他甚至把那一帮损友,发动和组织起来,变成一支被戏称为公主护卫队的亲卫队。
从小到大,不知暗地里打跑了多少对依安心怀仰慕的追求者。
用他的拳头和超乎常人的毅力,偷偷地替依安扫平青春期的烦恼,执着地守护着依安的单纯与天真。

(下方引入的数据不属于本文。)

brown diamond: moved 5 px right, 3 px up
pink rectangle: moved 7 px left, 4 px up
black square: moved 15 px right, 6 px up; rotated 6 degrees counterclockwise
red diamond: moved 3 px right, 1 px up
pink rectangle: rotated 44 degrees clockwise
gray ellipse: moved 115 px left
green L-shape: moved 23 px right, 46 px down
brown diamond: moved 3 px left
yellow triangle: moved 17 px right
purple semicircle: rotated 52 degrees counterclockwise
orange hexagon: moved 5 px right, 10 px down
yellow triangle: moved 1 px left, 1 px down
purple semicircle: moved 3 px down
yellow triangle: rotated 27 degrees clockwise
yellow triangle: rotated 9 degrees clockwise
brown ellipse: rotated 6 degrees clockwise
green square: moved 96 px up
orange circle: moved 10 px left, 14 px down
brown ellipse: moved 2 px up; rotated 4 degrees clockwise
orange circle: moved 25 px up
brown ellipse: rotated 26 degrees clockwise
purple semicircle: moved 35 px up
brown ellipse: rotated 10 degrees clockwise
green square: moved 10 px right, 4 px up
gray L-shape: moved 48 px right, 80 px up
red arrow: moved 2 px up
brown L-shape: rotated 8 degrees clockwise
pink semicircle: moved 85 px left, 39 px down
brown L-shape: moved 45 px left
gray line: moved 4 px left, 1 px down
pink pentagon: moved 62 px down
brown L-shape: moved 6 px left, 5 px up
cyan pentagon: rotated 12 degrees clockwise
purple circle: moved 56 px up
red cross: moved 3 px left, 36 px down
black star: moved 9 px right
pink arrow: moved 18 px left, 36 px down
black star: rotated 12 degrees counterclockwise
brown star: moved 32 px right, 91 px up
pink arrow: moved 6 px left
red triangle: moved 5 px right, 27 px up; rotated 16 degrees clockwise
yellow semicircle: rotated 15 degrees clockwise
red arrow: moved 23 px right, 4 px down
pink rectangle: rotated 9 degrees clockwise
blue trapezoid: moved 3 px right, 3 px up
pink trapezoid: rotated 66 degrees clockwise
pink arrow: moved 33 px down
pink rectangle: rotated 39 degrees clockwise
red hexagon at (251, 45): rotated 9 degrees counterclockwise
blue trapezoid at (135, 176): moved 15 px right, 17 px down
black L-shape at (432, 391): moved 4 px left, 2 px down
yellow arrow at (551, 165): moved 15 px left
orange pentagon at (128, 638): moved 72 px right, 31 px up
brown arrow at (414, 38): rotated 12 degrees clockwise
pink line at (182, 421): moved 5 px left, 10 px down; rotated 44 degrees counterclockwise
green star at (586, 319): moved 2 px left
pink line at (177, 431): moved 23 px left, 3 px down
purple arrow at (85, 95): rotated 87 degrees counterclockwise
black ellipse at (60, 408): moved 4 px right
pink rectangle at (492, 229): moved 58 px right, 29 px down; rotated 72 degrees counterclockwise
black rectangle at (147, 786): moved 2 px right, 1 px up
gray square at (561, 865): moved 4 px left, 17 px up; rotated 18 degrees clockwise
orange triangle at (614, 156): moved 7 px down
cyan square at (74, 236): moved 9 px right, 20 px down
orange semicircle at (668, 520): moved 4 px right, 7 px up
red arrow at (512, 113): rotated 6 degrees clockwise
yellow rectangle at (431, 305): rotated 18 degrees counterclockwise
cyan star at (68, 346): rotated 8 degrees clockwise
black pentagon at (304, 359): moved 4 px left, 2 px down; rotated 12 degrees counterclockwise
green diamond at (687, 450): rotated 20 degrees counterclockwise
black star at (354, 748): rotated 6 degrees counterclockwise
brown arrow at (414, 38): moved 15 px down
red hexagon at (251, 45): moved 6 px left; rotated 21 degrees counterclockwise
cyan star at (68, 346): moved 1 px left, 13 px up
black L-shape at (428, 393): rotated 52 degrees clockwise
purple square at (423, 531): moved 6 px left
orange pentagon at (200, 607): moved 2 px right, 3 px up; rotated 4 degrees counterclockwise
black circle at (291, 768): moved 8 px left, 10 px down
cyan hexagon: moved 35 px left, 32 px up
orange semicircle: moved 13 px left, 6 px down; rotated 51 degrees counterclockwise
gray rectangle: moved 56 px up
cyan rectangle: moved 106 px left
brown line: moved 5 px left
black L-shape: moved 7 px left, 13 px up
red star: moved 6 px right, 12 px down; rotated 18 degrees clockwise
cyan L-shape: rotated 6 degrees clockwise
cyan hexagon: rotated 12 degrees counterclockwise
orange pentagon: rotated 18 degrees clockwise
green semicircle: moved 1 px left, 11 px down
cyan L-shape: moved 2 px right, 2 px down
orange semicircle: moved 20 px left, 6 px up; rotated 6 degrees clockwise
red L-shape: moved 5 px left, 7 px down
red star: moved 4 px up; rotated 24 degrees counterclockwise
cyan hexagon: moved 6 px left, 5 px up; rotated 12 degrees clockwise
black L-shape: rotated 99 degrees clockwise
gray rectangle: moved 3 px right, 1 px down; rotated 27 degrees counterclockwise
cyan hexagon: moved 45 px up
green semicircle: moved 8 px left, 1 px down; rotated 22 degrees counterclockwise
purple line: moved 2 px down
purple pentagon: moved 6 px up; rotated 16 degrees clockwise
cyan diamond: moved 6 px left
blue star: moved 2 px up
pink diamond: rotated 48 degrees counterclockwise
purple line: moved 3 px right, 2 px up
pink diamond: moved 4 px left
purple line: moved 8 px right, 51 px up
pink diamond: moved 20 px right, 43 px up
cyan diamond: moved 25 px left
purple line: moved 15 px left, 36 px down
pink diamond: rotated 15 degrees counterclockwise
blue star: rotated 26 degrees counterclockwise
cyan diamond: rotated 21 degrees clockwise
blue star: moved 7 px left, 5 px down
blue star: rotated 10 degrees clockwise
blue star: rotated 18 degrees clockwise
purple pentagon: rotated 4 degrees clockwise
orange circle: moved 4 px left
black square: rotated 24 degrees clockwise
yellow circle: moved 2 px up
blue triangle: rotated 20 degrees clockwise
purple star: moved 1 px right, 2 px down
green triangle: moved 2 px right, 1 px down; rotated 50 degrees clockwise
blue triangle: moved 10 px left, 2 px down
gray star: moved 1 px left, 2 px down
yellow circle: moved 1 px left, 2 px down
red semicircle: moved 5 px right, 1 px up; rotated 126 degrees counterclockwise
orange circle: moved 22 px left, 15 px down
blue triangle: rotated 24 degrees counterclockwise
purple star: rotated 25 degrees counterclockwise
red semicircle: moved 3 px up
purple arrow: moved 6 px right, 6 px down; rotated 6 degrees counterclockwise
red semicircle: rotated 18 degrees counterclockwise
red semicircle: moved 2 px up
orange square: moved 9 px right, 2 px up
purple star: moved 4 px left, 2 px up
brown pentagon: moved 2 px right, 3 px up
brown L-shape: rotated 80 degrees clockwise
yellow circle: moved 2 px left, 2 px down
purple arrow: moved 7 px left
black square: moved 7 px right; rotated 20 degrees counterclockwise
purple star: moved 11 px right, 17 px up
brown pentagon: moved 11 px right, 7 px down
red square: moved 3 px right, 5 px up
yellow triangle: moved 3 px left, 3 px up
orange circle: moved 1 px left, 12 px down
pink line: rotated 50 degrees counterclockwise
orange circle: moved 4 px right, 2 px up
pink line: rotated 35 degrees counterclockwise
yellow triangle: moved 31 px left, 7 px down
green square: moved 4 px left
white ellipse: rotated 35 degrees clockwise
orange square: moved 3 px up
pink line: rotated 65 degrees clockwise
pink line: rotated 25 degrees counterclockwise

在那家伙的眼里,根本没有一个男人能配得上他心目中最纯洁乖巧的妹妹。
嘉文?同样身为男人,欣赏或许有之。
但是,妹夫?不可能!
他才不信以哲会同意嘉文追依安。
连他都不放心的男人,以哲怎么可能满意?
以哲简洁有力的声音从电话线里传了过来:“博然吗?”
“是我,”博然精神一振,忽然又有了力量:“在干嘛?有没有时间过来喝一杯?”
“现在?”以哲惊讶地抬起头看了一眼窗外。
阳光明媚,耀眼的光线透过玻璃折射出五彩的光晕。
大白天约他喝酒?
这可不象是博然的作风。
“呃,如果你有时间的话。”听出以哲话气里的惊讶,博然才发觉自己表现得过于急切。
一向冷静淡然的他,竟然也会慌了手脚?
他是想约以哲谈嘉文的事,而且越快越好。
但是,这事,应该还没到火烧眉毛的地步。
“什么事?”以哲轻轻地旋转着手里的派克钢笔:“不能在电话里说吗?”
博然不是个没有分寸的人,明知他在开学术讨论会,这个时间不会来打扰他。
“你很忙?”博然有些失望。
这种事,在电话里怎么说得清楚?
“有点,”以哲不打算说谎:“如果不是很紧急,晚上十点后,我去找你,OK?”
抽十几分钟分神接通电话还是可以的,但是出去喝一杯却不太可能。
要到晚上十点?
博然下意识地抬起腕表瞧了瞧,下午一点半。
还有八个多小时,他现在,连一分钟都觉得好漫长。